Files
hakmem/docs/TINY_C7_1KB_SEGV_TRIAGE.md

3.7 KiB
Raw Blame History

TINY 1KB (class7) SEGV Triage Plan

Scope

  • Reproducible SEGV on fixed-size 1KB bench: ./bench_fixed_size_hakmem 200000 1024 128
  • Persists with Direct-FC OFF. Likely in non-direct P0 or legacy refill path.
  • Goal: isolate failing path, capture backtrace, prove root cause, and patch with minimal deltas.

Quick Repro Matrix

  • Release (baseline):
    • ./build.sh release bench_fixed_size_hakmem
    • ./bench_fixed_size_hakmem 200000 1024 128 → SEGV
  • Disable P0 (all classes):
    • HAKMEM_TINY_P0_DISABLE=1 ./bench_fixed_size_hakmem 200000 1024 128 → Check (SEGV persists?)
  • Disable remote drain:
    • HAKMEM_TINY_P0_NO_DRAIN=1 ./bench_fixed_size_hakmem 200000 1024 128 → Check
  • Assume 1T (disable remote side-table):
    • HAKMEM_TINY_ASSUME_1T=1 ./bench_fixed_size_hakmem 200000 1024 128 → Check

Debug Build + Guards

  1. Build debug flavor
    • ./build.sh debug bench_fixed_size_hakmem
  2. Strong safety/guards
    • export HAKMEM_TINY_SAFE_FREE_STRICT=1
    • export HAKMEM_TINY_DEBUG_REMOTE_GUARD=1
    • export HAKMEM_INVALID_FREE_LOG=1
    • export HAKMEM_TINY_RF_FORCE_NOTIFY=1
  3. Run under gdb
    • gdb --args ./bench_fixed_size_hakmem 200000 1024 128
    • (gdb) run
    • On crash: (gdb) bt, (gdb) frame 0, (gdb) p/x *meta, (gdb) p tls->slab_idx, (gdb) p tls->ss, (gdb) p meta->used, (gdb) p meta->carved, (gdb) p meta->capacity

Hypotheses (ranked)

  1. Capacity/stride mismatch in class7 carve
    • class7 uses stride=1024 (no 1B header). Any code calculating with bs = class_size + 1 will overstep.
    • Check: superslab_init_slab() capacity, and any linear carve helper uses the same stride consistently.
  2. TLS slab switch with stale pointers (already fixed for P0 direct path; check legacy/P0-general)
    • After superslab_refill(), ensure tls = &g_tls_slabs[c]; meta = tls->meta; reloaded before counters/linear carve.
  3. Remote drain corrupts freelist
    • Verify sentinel cleared; ensure drain happens before freelist pop; check class7 path uses same ordering.

Files to Inspect

  • core/tiny_superslab_alloc.inc.h (superslab_refill, adopt_bind_if_safe, stride/capacity)
  • core/hakmem_tiny_refill.inc.h (legacy SLL refill, carve/pop ordering, bounds checks)
  • core/hakmem_tiny_refill_p0.inc.h (P0 general path C7 is currently guarded OFF for direct-FC; confirm P0 batch not entering for C7)
  • core/superslab/superslab_inline.h (remote drain, sentinel guard)

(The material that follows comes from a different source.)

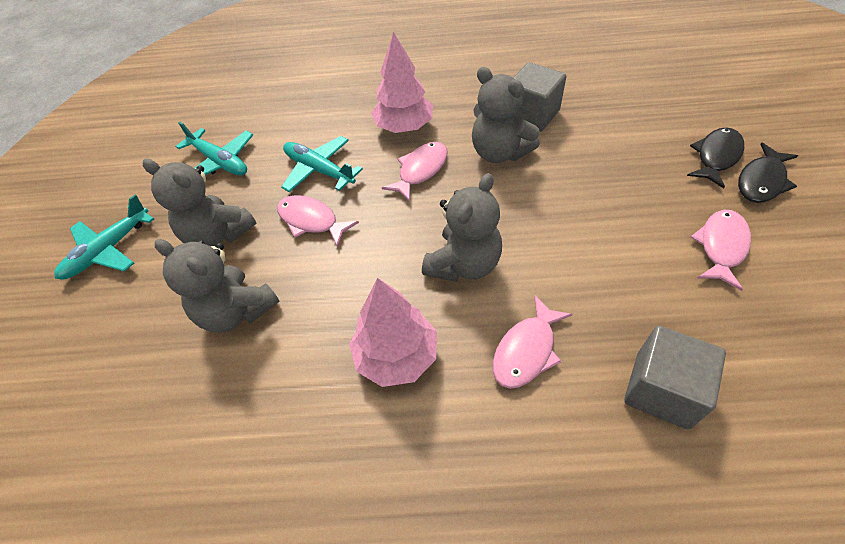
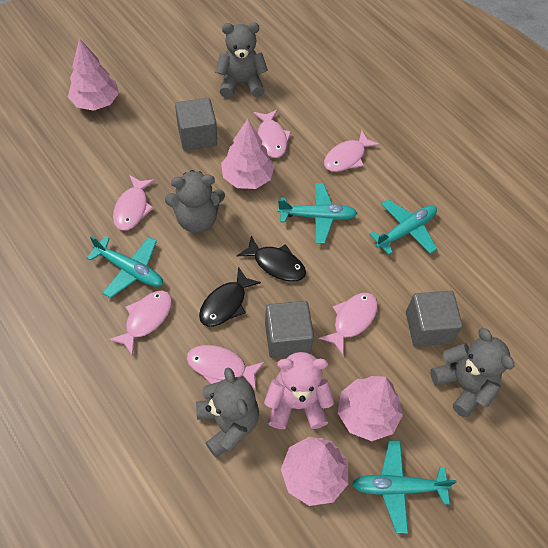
grey cube: 2 -> 3
pink fish: 4 -> 6
pink teddy bear: 0 -> 1
pink tree: 2 -> 4
turquoise plane: 3 -> 4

Instrumentation to Add (debug-only)

  • In superslab_init_slab(ss, idx, class_size, tid):
    • Compute stride = class_size + (class_idx != 7 ? 1 : 0); assert meta->capacity == usable/stride.
  • In linear carve path (legacy + P0-general):
    • Before write: assert meta->carved < meta->capacity; compute base and assert ptr < slab_base+usable.
  • After superslab_refill() in any loop: rebind tls/meta unconditionally.

Bisect Switches

  • Kill P0 entirely: HAKMEM_TINY_P0_DISABLE=1
  • Skip remote drain: HAKMEM_TINY_P0_NO_DRAIN=1
  • Assume ST mode: HAKMEM_TINY_ASSUME_1T=1
  • Disable simplified refills (if applicable): HAKMEM_TINY_SIMPLE_REFILL=0 (add if not present)

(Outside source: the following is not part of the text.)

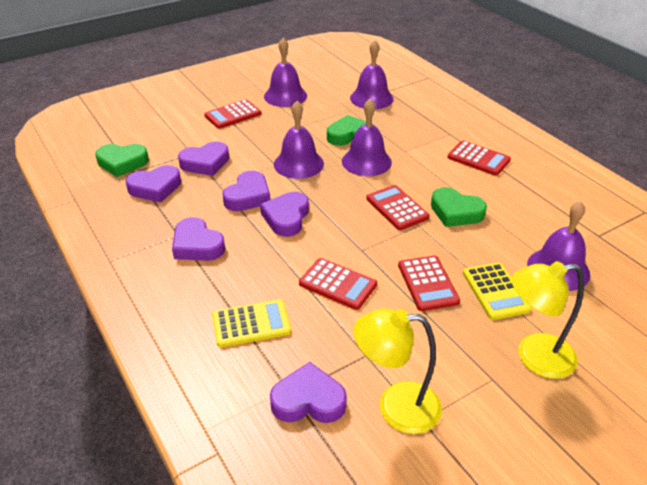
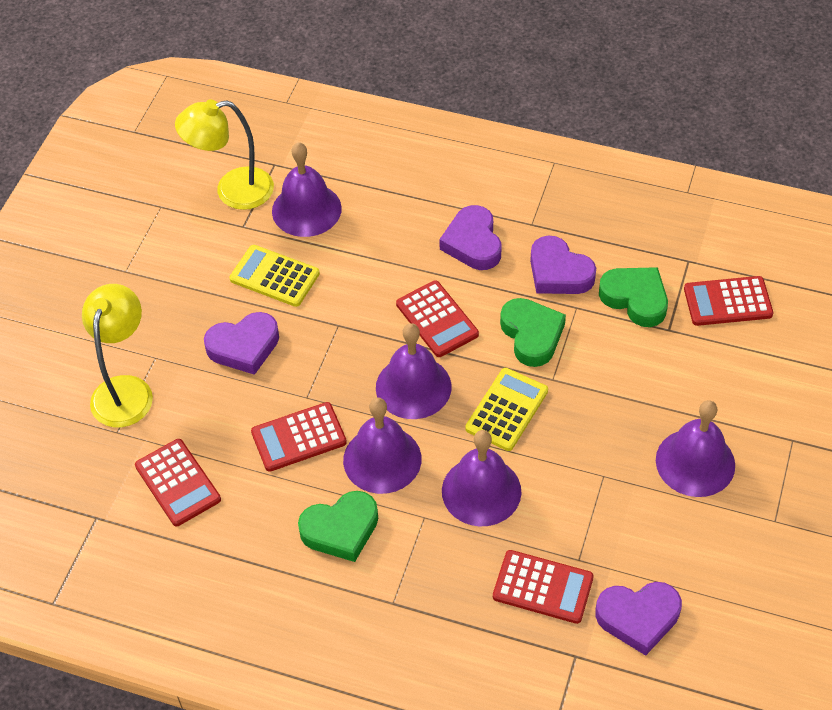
purple heart: 6 -> 4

Patch Strategy (expected minimal fix)

  1. Make class7 stride consistently 1024 in all carve paths (no +1 header). Audit bs computations.
  2. Ensure tls/meta rebind after every superslab_refill() in non-direct paths.
  3. Enforce drain-before-pop ordering and sentinel clear.

Acceptance Criteria

  • ./bench_fixed_size_hakmem 200000 1024 128 passes 3/3 without SEGV.
  • Debug counters show active_delta == taken (no mismatch).
  • No invalid-free logs under STRICT mode.

Notes

  • We already defaulted C7 DirectFC to OFF and guarded P0 entry for C7 unless explicitly enabled (HAKMEM_TINY_P0_C7_ENABLE=1).
  • Focus on legacy/P0-general carve paths for C7.